Document text
================
Enron’s Organizational Behavior
Enron Corporation, in just fifteen years, went from being a small gas company in Texas, to become the seventh largest business group of value in the U.S. employing 21000 people in more then 40 countries: owning power plants, gas distributors and units that provide services to consumers and businesses. It was named the most innovative company of the United States for six consecutive years, between 1996 and 2001 by Fortune Magazine; In November 1999 they launched "Enron Online" a system of global transactions on the Internet that allowed customers to see real-time market prices and make transactions online, instantly. In two years, that electronic commerce platform realized 6000 transactions daily with a value of 2,500 million dollars. It was expected that it would remain dominant in their business areas but it became the largest corporate fraud wanting bankruptcy protection from Europe then the United Sates by Dec. 2, 2001.
================
[Extracted data entries]
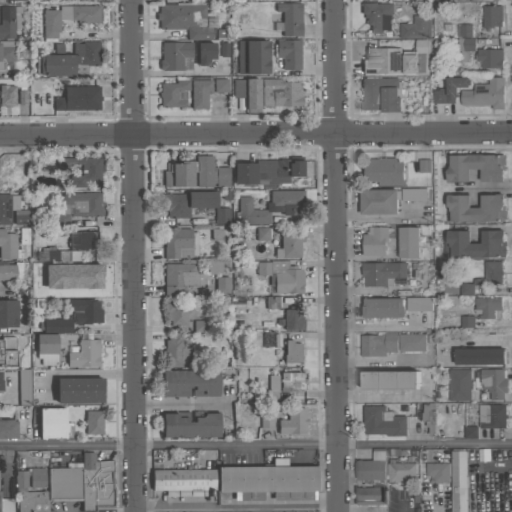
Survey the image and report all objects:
building: (165, 0)
building: (494, 16)
building: (379, 17)
building: (182, 18)
building: (66, 19)
building: (291, 19)
building: (10, 22)
building: (418, 27)
building: (467, 37)
building: (424, 46)
building: (205, 53)
building: (6, 54)
building: (289, 54)
building: (176, 56)
building: (253, 58)
building: (492, 58)
building: (383, 60)
building: (416, 63)
building: (221, 86)
building: (200, 92)
building: (248, 92)
building: (473, 93)
building: (175, 94)
building: (281, 94)
building: (7, 95)
building: (381, 96)
building: (79, 99)
road: (256, 134)
building: (64, 164)
building: (426, 165)
building: (477, 167)
building: (386, 170)
building: (279, 171)
building: (87, 173)
building: (211, 173)
building: (245, 174)
building: (179, 175)
building: (415, 194)
building: (381, 201)
building: (83, 205)
building: (194, 206)
building: (271, 207)
building: (477, 208)
building: (11, 212)
building: (263, 234)
building: (82, 240)
building: (377, 240)
building: (411, 242)
building: (181, 244)
building: (477, 244)
building: (9, 246)
building: (290, 246)
building: (60, 255)
road: (133, 255)
road: (335, 255)
building: (11, 272)
building: (494, 272)
building: (385, 273)
building: (74, 277)
building: (282, 277)
building: (180, 278)
building: (222, 286)
building: (468, 289)
building: (421, 303)
building: (385, 307)
building: (489, 307)
building: (85, 311)
building: (8, 314)
building: (183, 317)
building: (293, 320)
building: (469, 321)
building: (57, 325)
building: (414, 342)
building: (380, 343)
building: (288, 349)
building: (47, 350)
building: (176, 351)
building: (85, 355)
building: (482, 356)
building: (7, 357)
building: (393, 379)
building: (1, 381)
building: (292, 381)
building: (496, 383)
building: (190, 384)
building: (461, 384)
building: (25, 387)
building: (80, 391)
building: (494, 415)
building: (266, 422)
building: (293, 422)
building: (384, 422)
building: (94, 423)
building: (52, 424)
building: (191, 426)
building: (8, 429)
road: (256, 447)
building: (373, 468)
building: (403, 471)
building: (440, 471)
building: (461, 481)
building: (184, 483)
building: (269, 483)
building: (83, 484)
building: (31, 491)
building: (371, 495)
building: (6, 505)
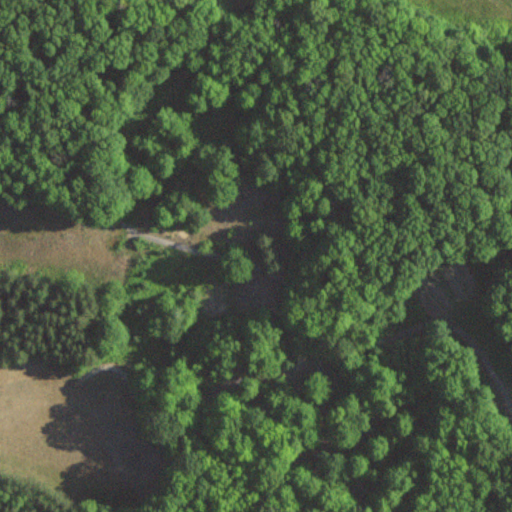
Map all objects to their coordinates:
park: (256, 256)
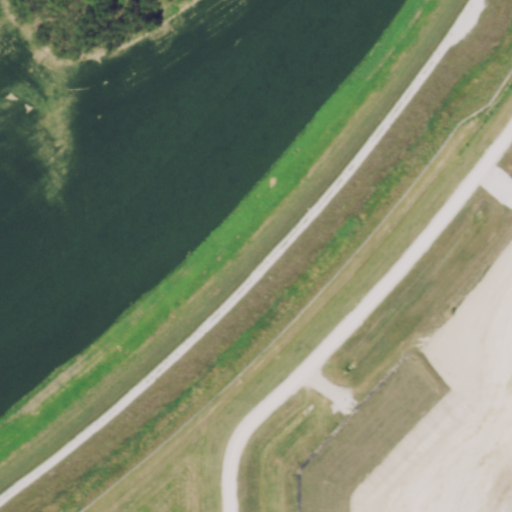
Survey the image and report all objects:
road: (252, 263)
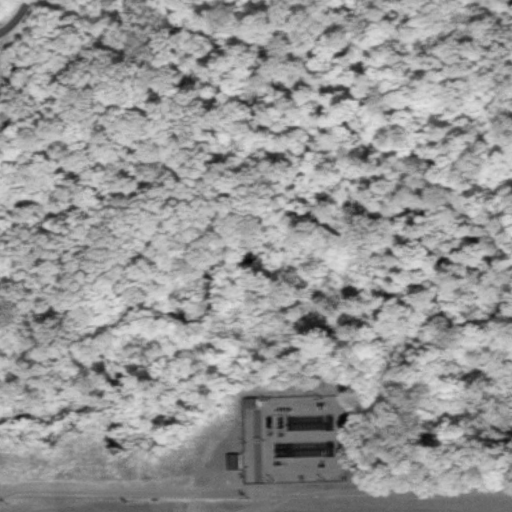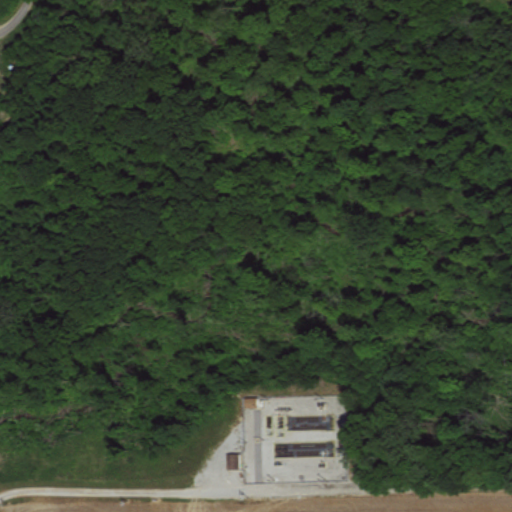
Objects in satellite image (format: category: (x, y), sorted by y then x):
road: (16, 17)
building: (232, 459)
road: (254, 488)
================
What the exercise asks
Drawing on the Enron text, explain what the "Enron Online" system allowed customers to do and what volume it reached within two years of its launch.

Reply to the task
Enron Online, launched in November 1999, was a global Internet transaction system that let customers see real-time market prices and make transactions online instantly. Within two years it was handling 6000 transactions daily, with a value of 2,500 million dollars.